### ABOUT THIS EXERCISE
Convert every text line in the rows below into a Markdown table with the columns No. and Line, numbering each line in order and skipping blank lines. Leave the pictures out of the answer.

Items from a dataset:

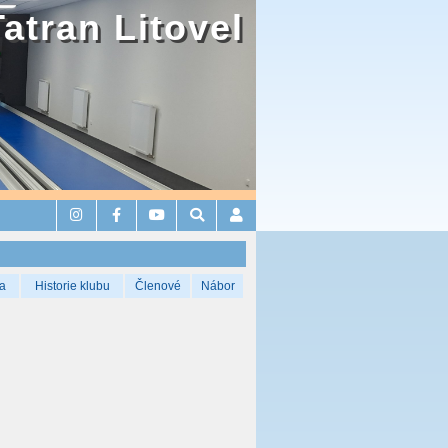
Tatran Litovel
a
Historie klubu
Členové
Nábor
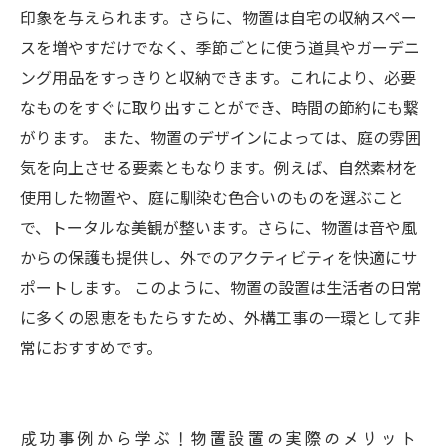
印象を与えられます。さらに、物置は自宅の収納スペー
スを増やすだけでなく、季節ごとに使う道具やガーデニ
ング用品をすっきりと収納できます。これにより、必要
なものをすぐに取り出すことができ、時間の節約にも繋
がります。 また、物置のデザインによっては、庭の雰囲
気を向上させる要素ともなります。例えば、自然素材を
使用した物置や、庭に馴染む色合いのものを選ぶこと
で、トータルな美観が整います。さらに、物置は音や風
からの保護も提供し、外でのアクティビティを快適にサ
ポートします。 このように、物置の設置は生活者の日常
に多くの恩恵をもたらすため、外構工事の一環として非
常におすすめです。
成功事例から学ぶ！物置設置の実際のメリット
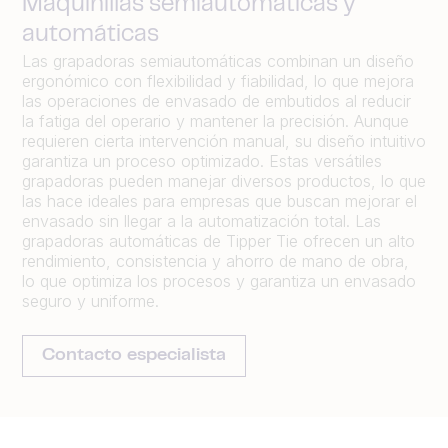
Maquinillas semiautomáticas y
automáticas
Las grapadoras semiautomáticas combinan un diseño
ergonómico con flexibilidad y fiabilidad, lo que mejora
las operaciones de envasado de embutidos al reducir
la fatiga del operario y mantener la precisión. Aunque
requieren cierta intervención manual, su diseño intuitivo
garantiza un proceso optimizado. Estas versátiles
grapadoras pueden manejar diversos productos, lo que
las hace ideales para empresas que buscan mejorar el
envasado sin llegar a la automatización total. Las
grapadoras automáticas de Tipper Tie ofrecen un alto
rendimiento, consistencia y ahorro de mano de obra,
lo que optimiza los procesos y garantiza un envasado
seguro y uniforme.
Contacto especialista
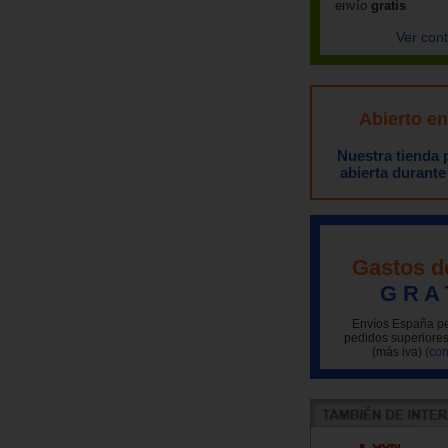
envío
gratis
Ver con
Abierto e
Nuestra tienda
abierta durante
Gastos d
G R A 
Envíos España pe
pedidos superiores
(más iva)
(con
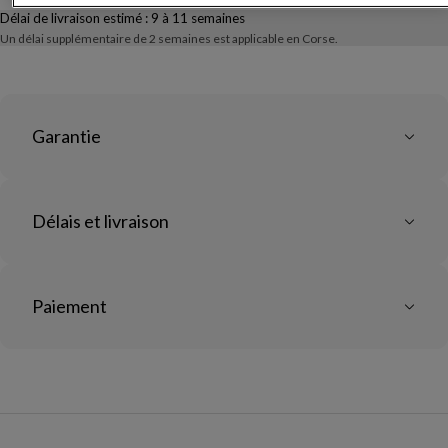
Délai de livraison estimé :
9 à 11 semaines
Un délai supplémentaire de 2 semaines est applicable en Corse.
Garantie
Délais et livraison
Paiement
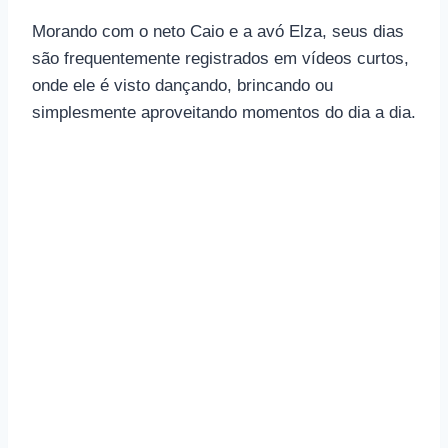
Morando com o neto Caio e a avó Elza, seus dias
são frequentemente registrados em vídeos curtos,
onde ele é visto dançando, brincando ou
simplesmente aproveitando momentos do dia a dia.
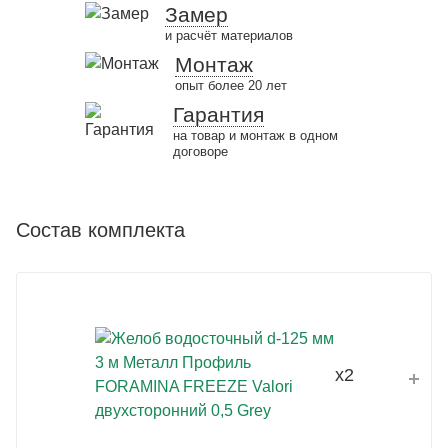
Замер
и расчёт материалов
Монтаж
опыт более 20 лет
Гарантия
на товар и монтаж в одном
договоре
Состав комплекта
x2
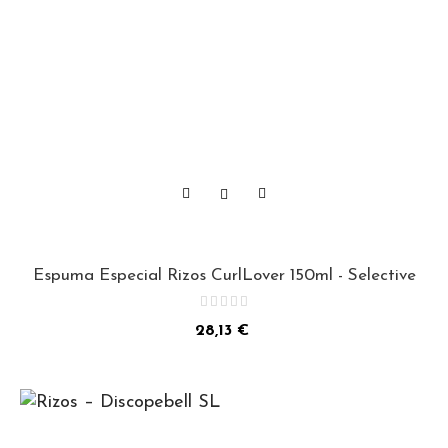
Espuma Especial Rizos CurlLover 150ml - Selective
Precio
28,13 €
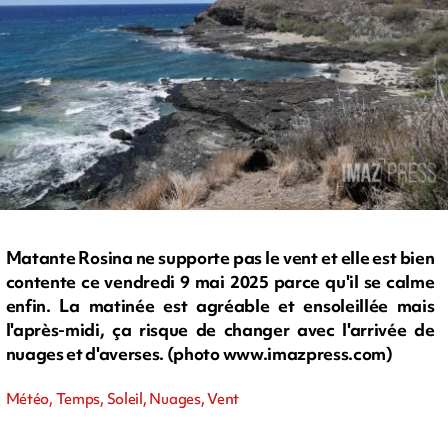
Matante Rosina ne supporte pas le vent et elle est bien
contente ce vendredi 9 mai 2025 parce qu'il se calme
enfin. La matinée est agréable et ensoleillée mais
l'après-midi, ça risque de changer avec l'arrivée de
nuages et d'averses. (photo www.imazpress.com)
Météo, Temps, Soleil, Nuages, Vent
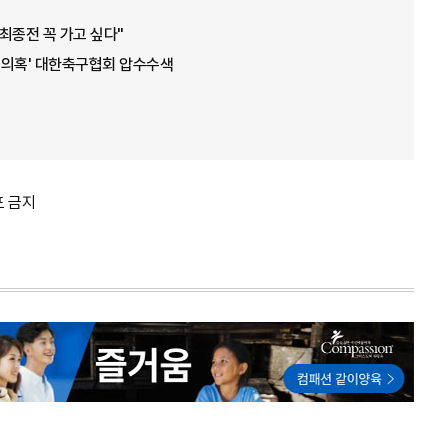
 최종전 꼭 가고 싶다"
임 의혹' 대한축구협회 압수수색
포 금지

### SOLUTION FOR THIS EXERCISE
| No. | Line |
|---|---|
| 1 | Tatran Litovel |
| 2 | a |
| 3 | Historie klubu |
| 4 | Členové |
| 5 | Nábor |
| 6 | 印象を与えられます。さらに、物置は自宅の収納スペー |
| 7 | スを増やすだけでなく、季節ごとに使う道具やガーデニ |
| 8 | ング用品をすっきりと収納できます。これにより、必要 |
| 9 | なものをすぐに取り出すことができ、時間の節約にも繋 |
| 10 | がります。 また、物置のデザインによっては、庭の雰囲 |
| 11 | 気を向上させる要素ともなります。例えば、自然素材を |
| 12 | 使用した物置や、庭に馴染む色合いのものを選ぶこと |
| 13 | で、トータルな美観が整います。さらに、物置は音や風 |
| 14 | からの保護も提供し、外でのアクティビティを快適にサ |
| 15 | ポートします。 このように、物置の設置は生活者の日常 |
| 16 | に多くの恩恵をもたらすため、外構工事の一環として非 |
| 17 | 常におすすめです。 |
| 18 | 成功事例から学ぶ！物置設置の実際のメリット |
| 19 | Maquinillas semiautomáticas y |
| 20 | automáticas |
| 21 | Las grapadoras semiautomáticas combinan un diseño |
| 22 | ergonómico con flexibilidad y fiabilidad, lo que mejora |
| 23 | las operaciones de envasado de embutidos al reducir |
| 24 | la fatiga del operario y mantener la precisión. Aunque |
| 25 | requieren cierta intervención manual, su diseño intuitivo |
| 26 | garantiza un proceso optimizado. Estas versátiles |
| 27 | grapadoras pueden manejar diversos productos, lo que |
| 28 | las hace ideales para empresas que buscan mejorar el |
| 29 | envasado sin llegar a la automatización total. Las |
| 30 | grapadoras automáticas de Tipper Tie ofrecen un alto |
| 31 | rendimiento, consistencia y ahorro de mano de obra, |
| 32 | lo que optimiza los procesos y garantiza un envasado |
| 33 | seguro y uniforme. |
| 34 | Contacto especialista |
| 35 | envío |
| 36 | gratis |
| 37 | Ver con |
| 38 | Abierto e |
| 39 | Nuestra tienda |
| 40 | abierta durante |
| 41 | Gastos d |
| 42 | G R A  |
| 43 | Envíos España pe |
| 44 | pedidos superiores |
| 45 | (más iva) |
| 46 | (con |
| 47 | Délai de livraison estimé : |
| 48 | 9 à 11 semaines |
| 49 | Un délai supplémentaire de 2 semaines est applicable en Corse. |
| 50 | Garantie |
| 51 | Délais et livraison |
| 52 | Paiement |
| 53 | Morando com o neto Caio e a avó Elza, seus dias |
| 54 | são frequentemente registrados em vídeos curtos, |
| 55 | onde ele é visto dançando, brincando ou |
| 56 | simplesmente aproveitando momentos do dia a dia. |
| 57 | Замер |
| 58 | и расчёт материалов |
| 59 | Монтаж |
| 60 | опыт более 20 лет |
| 61 | Гарантия |
| 62 | на товар и монтаж в одном |
| 63 | договоре |
| 64 | Состав комплекта |
| 65 | x2 |
| 66 | Espuma Especial Rizos CurlLover 150ml - Selective |
| 67 | Precio |
| 68 | 28,13 € |
| 69 | Matante Rosina ne supporte pas le vent et elle est bien |
| 70 | contente ce vendredi 9 mai 2025 parce qu'il se calme |
| 71 | enfin. La matinée est agréable et ensoleillée mais |
| 72 | l'après-midi, ça risque de changer avec l'arrivée de |
| 73 | nuages et d'averses. (photo www.imazpress.com) |
| 74 | Météo, Temps, Soleil, Nuages, Vent |
| 75 |  최종전 꼭 가고 싶다" |
| 76 | 임 의혹' 대한축구협회 압수수색 |
| 77 | 포 금지 |